Severe haircut woman had talked about "the bridge" blowing up, and I'd just assumed that she was talking about the Golden Gate bridge, but I was wrong. The terrorists had blown up the Bay bridge.
"Why the hell would they blow up the Bay bridge?" I said. "The Golden Gate is the one on all the postcards." Even if you've never been to San Francisco, chances are you know what the Golden Gate looks like: it's that big orange suspension bridge that swoops dramatically from the old military base called the Presidio to Sausalito, where all the cutesy wine-country towns are with their scented candle shops and art galleries. It's picturesque as hell, and it's practically the symbol for the state of California. If you go to the Disneyland California Adventure park, there's a replica of it just past the gates, with a monorail running over it.
So naturally I assumed that if you were going to blow up a bridge in San Francisco, that's the one you'd blow.
"They probably got scared off by all the cameras and stuff," Jolu said. "The National Guard's always checking cars at both ends and there's all those suicide fences and junk all along it." People have been jumping off the Golden Gate since it opened in 1937 -- they stopped counting after the thousandth suicide in 1995.

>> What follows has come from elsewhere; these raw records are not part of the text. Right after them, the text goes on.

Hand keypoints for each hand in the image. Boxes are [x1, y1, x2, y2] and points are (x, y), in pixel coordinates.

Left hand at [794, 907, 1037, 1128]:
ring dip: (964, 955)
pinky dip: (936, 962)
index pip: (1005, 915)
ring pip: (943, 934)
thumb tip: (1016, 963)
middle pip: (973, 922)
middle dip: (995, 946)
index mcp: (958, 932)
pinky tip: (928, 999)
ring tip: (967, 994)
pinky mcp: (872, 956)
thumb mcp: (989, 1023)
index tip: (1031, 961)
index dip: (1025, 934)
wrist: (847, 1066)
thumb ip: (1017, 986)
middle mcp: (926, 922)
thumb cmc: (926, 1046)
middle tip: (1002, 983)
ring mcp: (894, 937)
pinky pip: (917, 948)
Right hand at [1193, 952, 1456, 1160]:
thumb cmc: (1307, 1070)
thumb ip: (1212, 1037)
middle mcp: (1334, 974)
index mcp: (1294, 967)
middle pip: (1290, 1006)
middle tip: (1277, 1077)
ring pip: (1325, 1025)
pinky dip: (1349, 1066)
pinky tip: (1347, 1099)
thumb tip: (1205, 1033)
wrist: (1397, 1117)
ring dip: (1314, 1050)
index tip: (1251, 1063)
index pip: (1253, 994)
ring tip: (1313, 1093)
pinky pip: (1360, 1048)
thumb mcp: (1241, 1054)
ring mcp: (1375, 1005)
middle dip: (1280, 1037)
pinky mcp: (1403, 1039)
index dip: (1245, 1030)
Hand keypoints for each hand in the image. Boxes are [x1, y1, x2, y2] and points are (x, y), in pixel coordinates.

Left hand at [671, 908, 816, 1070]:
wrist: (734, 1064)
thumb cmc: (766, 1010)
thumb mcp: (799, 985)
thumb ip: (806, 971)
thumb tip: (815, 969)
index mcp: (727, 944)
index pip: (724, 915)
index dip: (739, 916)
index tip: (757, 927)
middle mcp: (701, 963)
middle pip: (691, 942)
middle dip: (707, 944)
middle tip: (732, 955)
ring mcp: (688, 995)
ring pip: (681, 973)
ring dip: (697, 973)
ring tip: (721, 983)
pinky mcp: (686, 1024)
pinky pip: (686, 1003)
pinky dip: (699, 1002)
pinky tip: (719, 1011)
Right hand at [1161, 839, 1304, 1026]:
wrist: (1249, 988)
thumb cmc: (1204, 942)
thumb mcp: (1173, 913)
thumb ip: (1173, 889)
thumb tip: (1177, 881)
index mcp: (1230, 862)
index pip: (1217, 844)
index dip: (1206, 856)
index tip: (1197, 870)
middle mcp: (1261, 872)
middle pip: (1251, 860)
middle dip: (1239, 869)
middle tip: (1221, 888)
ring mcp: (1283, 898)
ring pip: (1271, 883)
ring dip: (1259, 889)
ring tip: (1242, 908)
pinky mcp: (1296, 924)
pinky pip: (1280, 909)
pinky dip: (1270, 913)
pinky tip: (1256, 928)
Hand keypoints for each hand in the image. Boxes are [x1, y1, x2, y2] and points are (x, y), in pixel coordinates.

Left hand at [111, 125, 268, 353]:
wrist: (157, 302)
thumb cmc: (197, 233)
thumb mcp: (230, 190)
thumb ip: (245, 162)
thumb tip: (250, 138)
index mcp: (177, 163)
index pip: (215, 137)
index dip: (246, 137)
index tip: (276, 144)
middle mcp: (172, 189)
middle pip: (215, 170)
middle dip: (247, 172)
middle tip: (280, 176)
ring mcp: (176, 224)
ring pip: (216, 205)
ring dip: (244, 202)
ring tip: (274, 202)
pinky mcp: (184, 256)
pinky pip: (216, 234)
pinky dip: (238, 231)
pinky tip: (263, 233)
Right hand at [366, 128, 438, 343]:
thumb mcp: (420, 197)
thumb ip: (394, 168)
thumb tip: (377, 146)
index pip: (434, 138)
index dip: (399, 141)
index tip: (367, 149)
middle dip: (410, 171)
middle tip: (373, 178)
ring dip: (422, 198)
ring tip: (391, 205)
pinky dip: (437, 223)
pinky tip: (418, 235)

"Yeah," Vanessa said. "Plus the Bay Bridge actually goes somewhere." The Bay Bridge goes from downtown San Francisco to Oakland and thence to Berkeley, the East Bay townships that are home to many of the people who live and work in town. It's one of the only parts of the Bay Area where a normal person can afford a house big enough to really stretch out in, and there's also the university and a bunch of light industry over there. The BART goes under the Bay and connects the two cities, too, but it's the Bay Bridge that sees most of the traffic. The Golden Gate was a nice bridge if you were a tourist or a rich retiree living out in wine country, but it was mostly ornamental. The Bay Bridge is -- was -- San Francisco's work-horse bridge.
I thought about it for a minute. "You guys are right," I said. "But I don't think that's all of it. We keep acting like terrorists attack landmarks because they hate landmarks. Terrorists don't hate landmarks or bridges or airplanes. They just want to screw stuff up and make people scared. To make terror. So of course they went after the Bay Bridge after the Golden Gate got all those cameras -- after airplanes got all metal-detectored and X-rayed." I thought about it some more, staring blankly at the cars rolling down the street, at the people walking down the sidewalks, at the city all around me. "Terrorists don't hate airplanes or bridges. They love terror." It was so obvious I couldn't believe I'd never thought of it before. I guess that being treated like a terrorist for a few days was enough to clarify my thinking.
The other two were staring at me. "I'm right, aren't I? All this crap, all the X-rays and ID checks, they're all useless, aren't they?"
They nodded slowly.
"Worse than useless," I said, my voice going up and cracking. "Because they ended up with us in prison, with Darryl --" I hadn't thought of Darryl since we sat down and now it came back to me, my friend, missing, disappeared. I stopped talking and ground my jaws together.
"We have to tell our parents," Jolu said.